4. Does the solution cost more or less than the fines Connex gets for delays?
5. If the solutions cost more than the fines, why, under Australian corporate law does Connex's duty to shareholders outweight their duty to the travelling public?
6. And why TF are Connex still "running" Melbourne's trains?

There is also one final question. When the fuck is Kosky going to resign as transport minister?
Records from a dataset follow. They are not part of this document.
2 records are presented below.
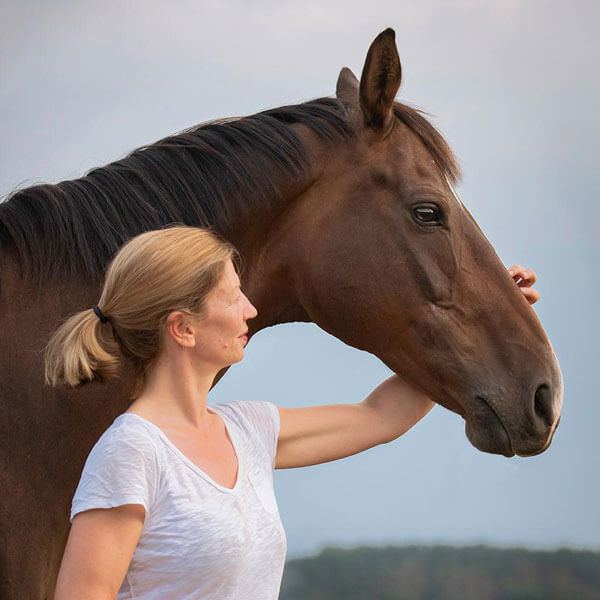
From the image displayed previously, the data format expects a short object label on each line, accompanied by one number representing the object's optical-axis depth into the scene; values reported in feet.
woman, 8.18
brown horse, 9.70
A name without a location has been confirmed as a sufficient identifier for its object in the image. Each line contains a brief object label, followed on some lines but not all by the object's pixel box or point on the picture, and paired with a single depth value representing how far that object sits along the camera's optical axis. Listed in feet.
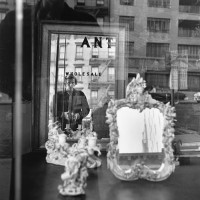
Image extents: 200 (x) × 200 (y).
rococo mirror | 3.42
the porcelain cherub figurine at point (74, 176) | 2.95
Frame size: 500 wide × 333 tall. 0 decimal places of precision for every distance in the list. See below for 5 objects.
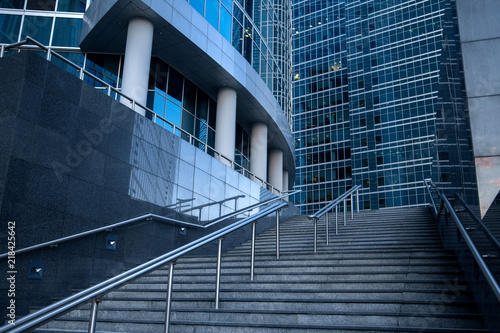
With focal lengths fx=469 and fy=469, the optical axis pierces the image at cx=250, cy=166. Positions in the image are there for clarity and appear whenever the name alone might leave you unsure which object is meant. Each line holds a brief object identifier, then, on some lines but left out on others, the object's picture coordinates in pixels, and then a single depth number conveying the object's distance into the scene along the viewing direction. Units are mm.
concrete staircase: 5355
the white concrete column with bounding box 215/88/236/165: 20266
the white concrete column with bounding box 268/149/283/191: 28766
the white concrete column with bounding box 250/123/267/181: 24656
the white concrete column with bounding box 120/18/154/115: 15375
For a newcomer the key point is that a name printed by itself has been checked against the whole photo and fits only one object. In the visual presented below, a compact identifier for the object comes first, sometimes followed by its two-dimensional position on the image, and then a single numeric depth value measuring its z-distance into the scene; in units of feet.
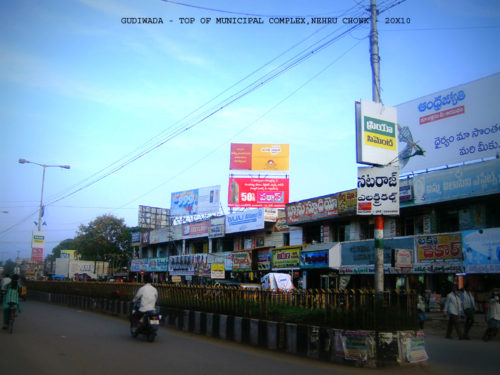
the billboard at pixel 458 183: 68.90
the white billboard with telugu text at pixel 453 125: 78.18
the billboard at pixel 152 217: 190.49
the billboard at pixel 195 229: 139.13
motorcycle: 38.83
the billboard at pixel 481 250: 67.56
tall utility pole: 34.88
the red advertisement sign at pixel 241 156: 141.80
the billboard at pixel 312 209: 94.99
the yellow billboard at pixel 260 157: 140.87
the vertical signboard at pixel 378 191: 35.91
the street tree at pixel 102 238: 190.60
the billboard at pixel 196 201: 149.79
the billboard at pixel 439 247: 72.95
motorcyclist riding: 39.86
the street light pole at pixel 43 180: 122.83
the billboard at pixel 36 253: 119.75
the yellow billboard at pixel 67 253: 268.00
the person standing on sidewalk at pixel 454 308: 45.34
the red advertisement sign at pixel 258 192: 135.23
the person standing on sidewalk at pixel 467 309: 46.86
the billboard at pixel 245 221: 116.06
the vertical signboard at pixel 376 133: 36.68
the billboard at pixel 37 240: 118.62
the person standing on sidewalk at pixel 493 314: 42.91
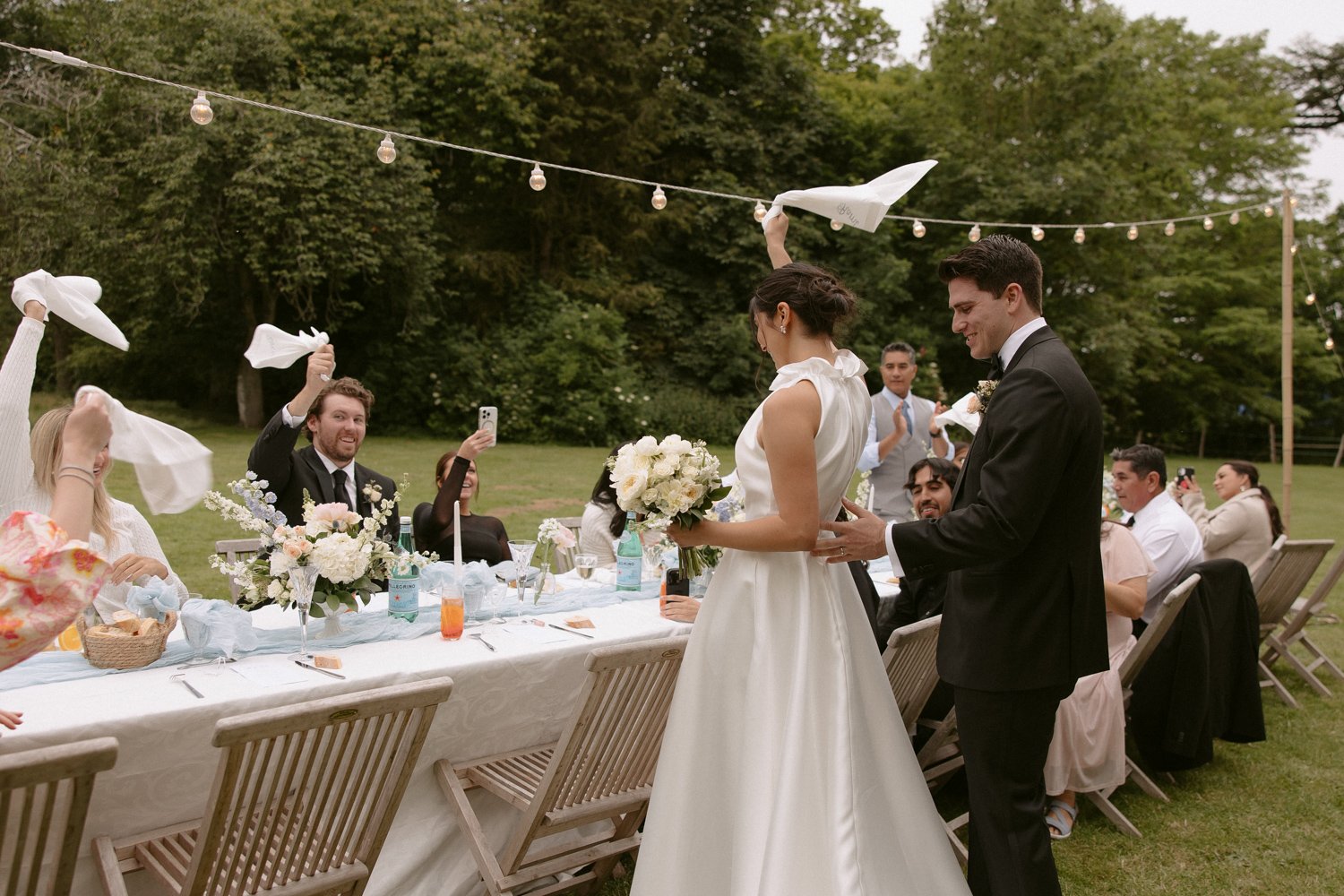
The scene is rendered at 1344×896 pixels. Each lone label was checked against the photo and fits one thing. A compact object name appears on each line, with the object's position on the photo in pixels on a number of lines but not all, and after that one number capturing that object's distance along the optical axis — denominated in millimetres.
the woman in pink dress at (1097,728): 4062
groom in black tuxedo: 2396
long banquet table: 2479
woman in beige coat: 6051
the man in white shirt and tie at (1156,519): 4945
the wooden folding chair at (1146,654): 4160
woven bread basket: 2799
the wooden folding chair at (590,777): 2795
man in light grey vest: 6703
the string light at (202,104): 3861
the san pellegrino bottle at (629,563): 4258
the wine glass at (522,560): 3846
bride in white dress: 2600
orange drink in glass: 3332
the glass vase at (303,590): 3014
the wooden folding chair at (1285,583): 5559
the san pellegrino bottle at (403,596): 3500
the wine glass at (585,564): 4402
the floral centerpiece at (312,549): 3006
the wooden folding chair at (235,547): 4342
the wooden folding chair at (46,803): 1773
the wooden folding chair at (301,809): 2189
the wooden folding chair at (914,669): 3383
Saturday, January 17, 2009

No matter how hard you try...

this unflushable turd just won't go down the bowl.

Monday, January 12, 2009

Greetings comrades

There is a good reason why blogging at BLL has been slow of late.
Chairman Rudd and his socialist government, in all their infinite wisdom have sent yours truly on a tax-payer funded junket to beautiful "communist" Vietnam.
I'm currently sitting in a very expensive hotel typing this post while feeling the warm glow that only comes from being the recipient of shameless government spending.
My hotel is directly across the road from the US consulate and I join the locals in mocking the defeated on a daily basis.
But rather than letting all your money go to waste, I thought it would be wise to offer readers five road safety observations. They may just save your life should you ever have the pleasure of visiting this socialist wonderland.
1. The traffic lights have a countdown for the green light. Watch this closely because if you miss the start of the great race, you're going to get 400 Hondas up your clacker.
2. A policeman with an 18 inch day-glo truncheon won't be able to control and intersection that sees 15,000 vehicle pass every 10 minutes.
3. The record time between horn blasts is 4 seconds. This was recorded at 4AM on the 13th floor. I'm sure this figure would be significantly less if records were kept at ground level.
4. They actualy drive on the right in Vietnam. It took me 15 minutes to work that one out.
5. Buy yourself a nice suit. I spent $100 on a beauty, so I'll be nicely dressed for the morgue when I get run over.

In true socialist style, I'm now heading off the buy a Chairman Ho T shirt. If I don't blog again, it's because I've been killed crossing the road.

Thursday, January 01, 2009

Tassie's great...

but is there some kind of unwritten rule that you need to be 110kg + and be angry to put an anti-environment sticker on your car?